According to Harnly, the practice of handbell ringing originated in England during the 19th century, when those who rang church bells wanted to practice their skills without revealing their mistakes to others. Small brass bells that played the notes of the bells in the steeples were developed for practice.
"Everybody thinks that handbells were invented by the Swiss," Harnly said, who traces the misconception to P.T. Barnum. "He thought that the English were too drab in appearance, so he dressed the ringers in traditional Swiss alpine clothing." Handbell choirs as entertainment dipped in popularity by the 20th century but re-emerged in churches during the 1950s. "Since the '60s and '70s community handbell choirs have been steadily growing all over the United States," Harnly said.
A piano player since age 9 and cellist from junior high through college, Harnly believes that anyone can be taught to play handbells, "but it's much better if you read music." Each ringer plays four to six bells. The musicians must be able to hit their notes at the right moment to keep up a fluid tempo. The faster the music, the more difficult it is for the ringers to keep up with each other. "It's better to rely on the landscape of measures and notes than try to play by ear," Harnly said. "If you get lost by just listening, it will be very difficult to find your place again."

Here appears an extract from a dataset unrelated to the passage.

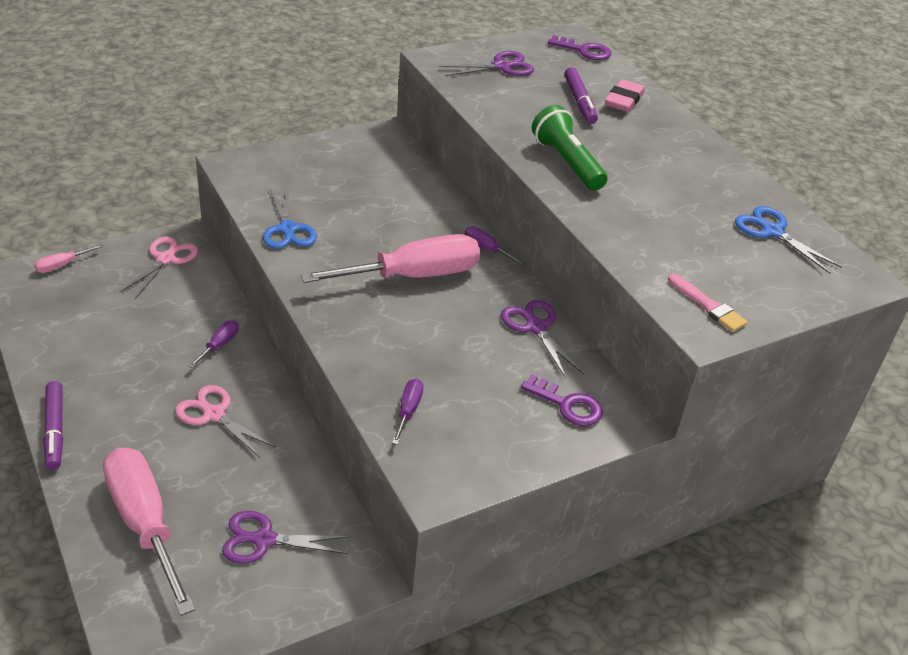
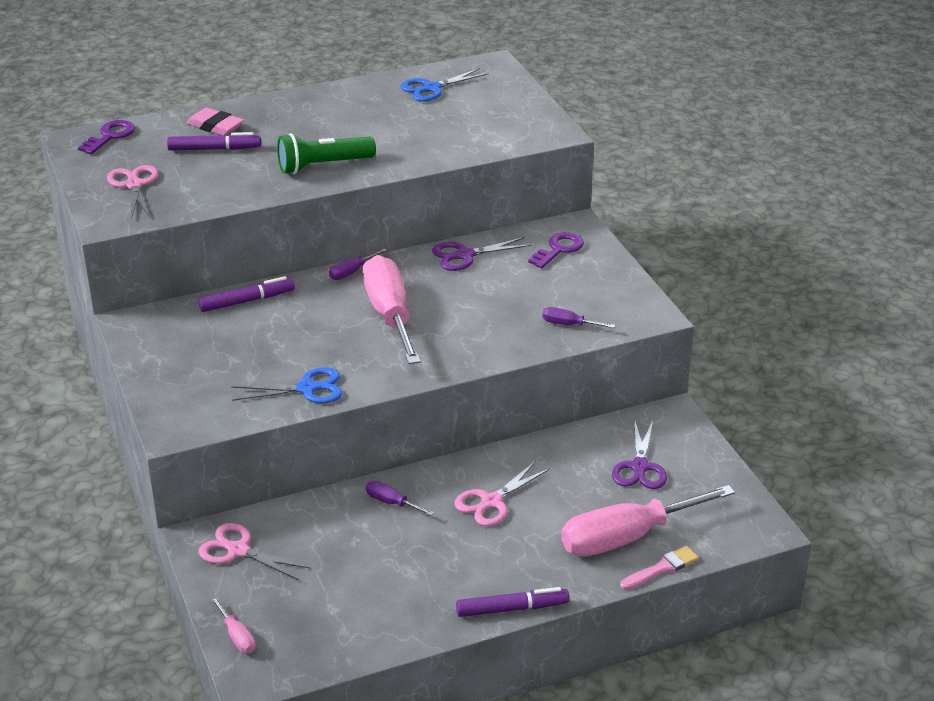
camera: 80 degrees left, 5 degrees down
purple scissors [439,51,534,76] -> pink scissors [107,165,158,219]
pink brush [668,274,747,332] -> pink brush moved to [620,546,699,590]
none -> purple marker [198,276,295,312]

Born in Palo Alto but raised in Bakersfield and Napa, Harnly, like her father and paternal grandfather, had a keen interest in math and science. She received a baccalaureate degree in math from McPherson College in McPherson, Kan., where her great-grandfather was the college's first science teacher. She received her master of science in library science from Western Michigan University in Kalamazoo.
As the Library's physical science and engineering specialist, Harnly purchases and maintains the book and journal collections in mathematics, astronomy, physics, meteorology, chemistry, geology, engineering and family and consumer studies. In addition she conducts library instruction sections on use of the collection and serves as a general reference librarian. This semester she is sending selected books in the collection to storage at Sonoma State to make way for the construction phase of the Library's expansion.

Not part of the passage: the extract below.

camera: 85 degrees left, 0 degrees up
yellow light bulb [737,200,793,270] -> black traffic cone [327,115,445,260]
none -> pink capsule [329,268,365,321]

Darlene Tong, head of information, research and instructional services and faculty co-chair at the Library, said Harnly is methodical but passionate, unrelenting and wholeheartedly energetic toward her work in the Library. "She's bound and determined to meet any expected deadline," Tong said. Harnly is also known around the Library as the "Cookie Queen" because she has baked untold amounts of cookies for Library events.

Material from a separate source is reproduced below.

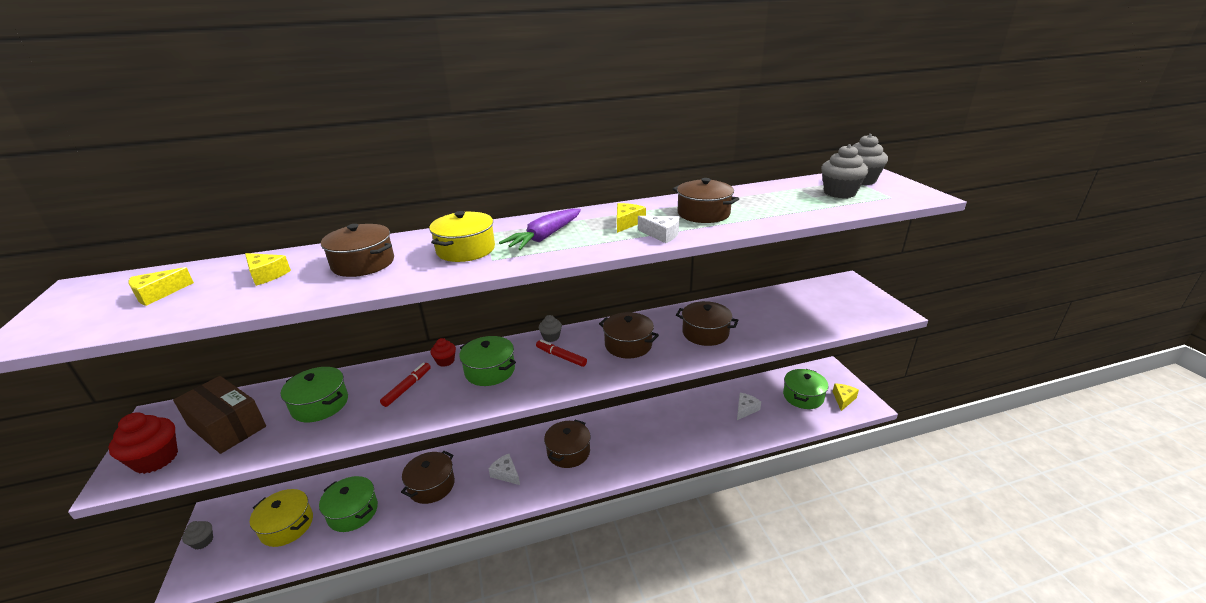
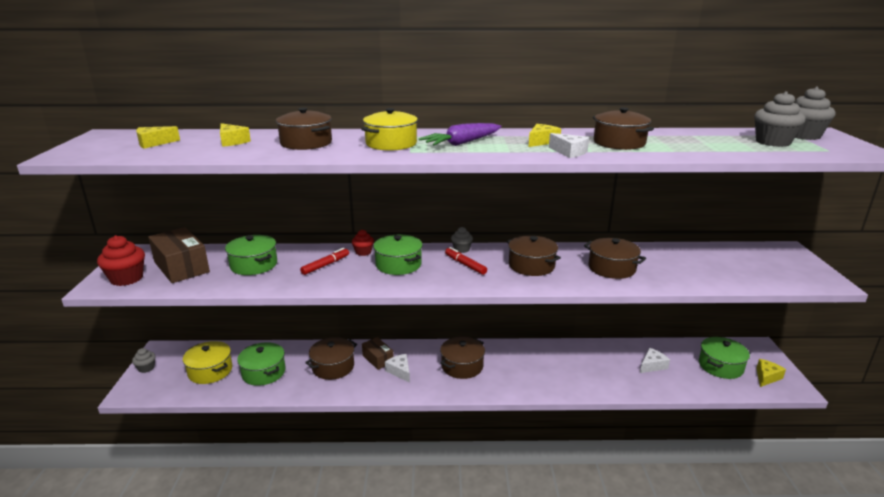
camera: 15 degrees right, 5 degrees down
none -> brown box [362,337,394,370]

Colleagues who have served with Harnly on several Academic Senate committees are impressed by her extensive knowledge about the University and her thorough analysis on issues. Harnly was the first librarian elected to the University Promotions Committee and serves as the Library's representative on the University Sabbatical Committee.
A Pacifica resident, Harnly also enjoys knitting, counted cross stitching and traveling with her mother. She is looking forward to attending an ElderHostel in Sante Fe and Taos, N.M., in January.
The SF State campus community is invited to ring in the winter holidays at a free concert of the Handbell Choir 11:15 a.m. to noon Tuesday, Dec. 12, in the August Coppola Theater of the Fine Arts building.